The proof is a little bit long to write down so let me just sketch the main ideas here.
The main thing to notice is that there is really only one way to define $\tilde{T}$ as a continuous extension of $T$. Since $A$ is dense in $X$, for every $x \in X$ there is a sequence $x_n \in A$ such that $x_n \to x$. We want $\tilde{T}$ to be a continuous map such that $\tilde{T}|_A = T$ so we must have
$$\tilde{T}x = \lim_{n \to \infty} Tx_n.$$
So the thing to do is to make the above equation your definition of $\tilde{T}$ and check that it works. To do this you need to do a few things.
- Check that $\tilde{T}$ is well-defined.
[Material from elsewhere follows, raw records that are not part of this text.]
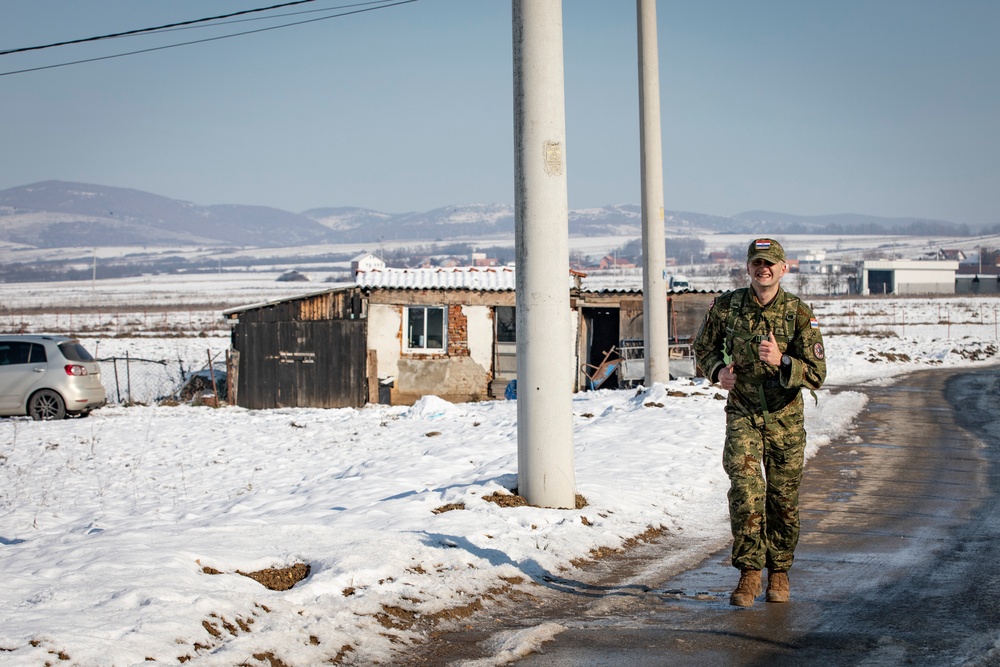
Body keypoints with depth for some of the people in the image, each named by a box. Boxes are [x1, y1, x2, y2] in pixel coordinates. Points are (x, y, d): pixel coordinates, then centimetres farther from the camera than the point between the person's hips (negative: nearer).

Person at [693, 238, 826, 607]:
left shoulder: (800, 313, -10)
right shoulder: (726, 306, -5)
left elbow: (816, 375, -14)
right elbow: (704, 348, 12)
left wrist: (780, 361, -32)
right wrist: (717, 370, -10)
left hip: (785, 417, 0)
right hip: (743, 414, 0)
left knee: (783, 499, 7)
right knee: (745, 490, -16)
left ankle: (779, 572, 24)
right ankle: (749, 572, -7)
This requires us to check that the limit in the definition really exists (here you will use that $Y$ is complete) and that the limit is independent of the choice of sequence $x_n \to x$.
- Check that $\tilde{T}|_A = T$ (consider constant sequences).
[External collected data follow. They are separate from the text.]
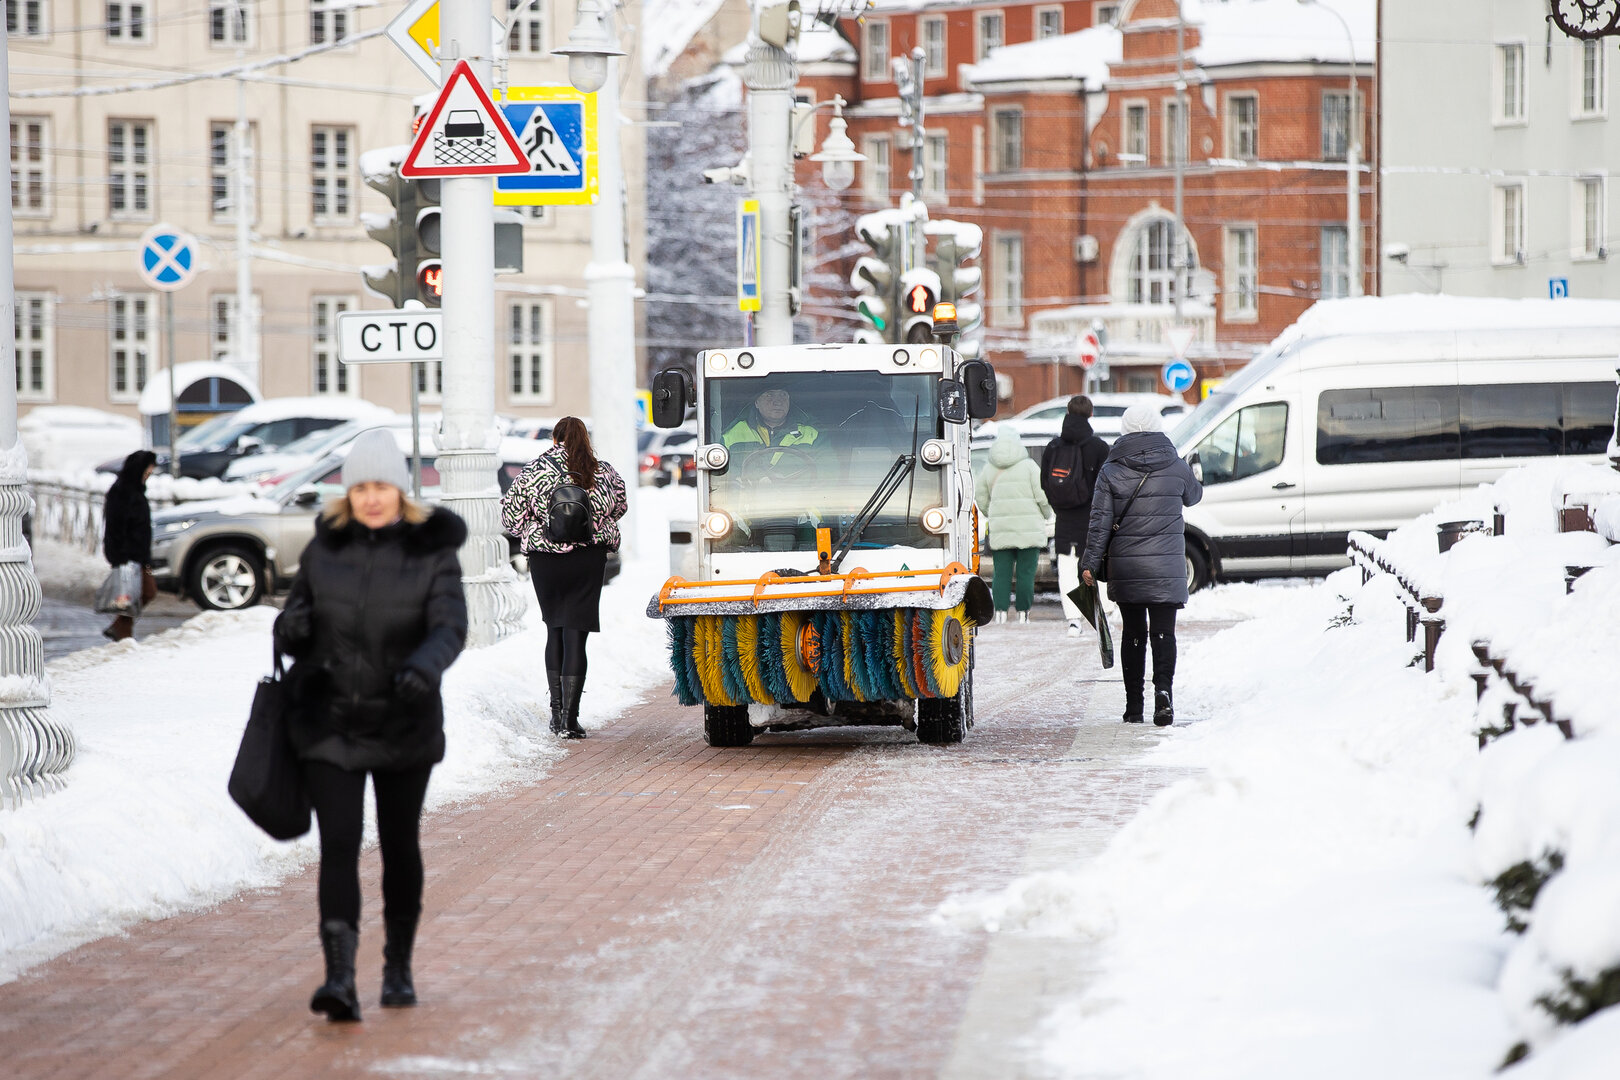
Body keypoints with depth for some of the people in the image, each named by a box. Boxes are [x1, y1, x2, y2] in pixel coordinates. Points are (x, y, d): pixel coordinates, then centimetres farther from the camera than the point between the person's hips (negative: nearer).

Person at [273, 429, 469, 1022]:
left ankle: (399, 966, 30)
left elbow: (450, 628, -18)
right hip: (329, 722, 0)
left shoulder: (433, 552, -6)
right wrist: (291, 629, -18)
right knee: (339, 844, -12)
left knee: (399, 845, 12)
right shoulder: (324, 548, 0)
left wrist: (423, 667, -39)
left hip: (404, 723, 0)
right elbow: (297, 633, 6)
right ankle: (339, 979, -22)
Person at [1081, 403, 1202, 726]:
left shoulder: (1110, 472, -2)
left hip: (1125, 567, 1)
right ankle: (1163, 690, -23)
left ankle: (1133, 705, 9)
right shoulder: (1177, 468, 0)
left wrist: (1090, 563, 0)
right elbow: (1194, 495, 21)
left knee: (1133, 633, 9)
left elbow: (1100, 521, -4)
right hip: (1167, 567, -1)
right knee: (1163, 631, 0)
- Check that $\tilde{T}$ is linear (obvious from basic properties of limits).
- Check that $\tilde{T}$ is bounded. For this notice that $\|\tilde{T}x\| = \lim_{n \to \infty} \|Tx_n\| \leq \lim_{n \to \infty} \|T\| \cdot \|x_n\|$.
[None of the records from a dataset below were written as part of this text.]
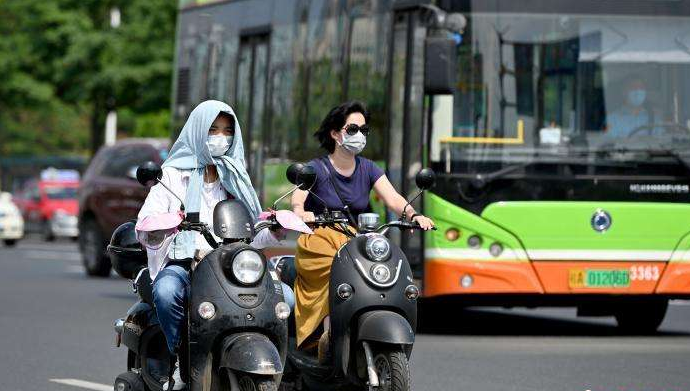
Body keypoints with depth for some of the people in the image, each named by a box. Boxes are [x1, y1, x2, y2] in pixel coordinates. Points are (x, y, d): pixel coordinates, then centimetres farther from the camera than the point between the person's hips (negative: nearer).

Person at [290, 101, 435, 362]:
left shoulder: (368, 169, 13)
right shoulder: (317, 169, 0)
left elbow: (392, 198, -2)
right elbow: (297, 197, -18)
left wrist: (413, 215, -24)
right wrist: (299, 212, -43)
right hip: (319, 245, -4)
In proving these four points, you should only ever need to assume the completeness of $Y$. All that remains is to see that completeness of $Y$ is in fact a necessary condition.
To do this consider $c_{00}$ as a dense subspace of $c_0$ (both with the $\infty$-norm). Then the identity map $I:c_{00} \to c_{00}$ has no continuous extension $\tilde{I}: c_0 \to c_{00}$.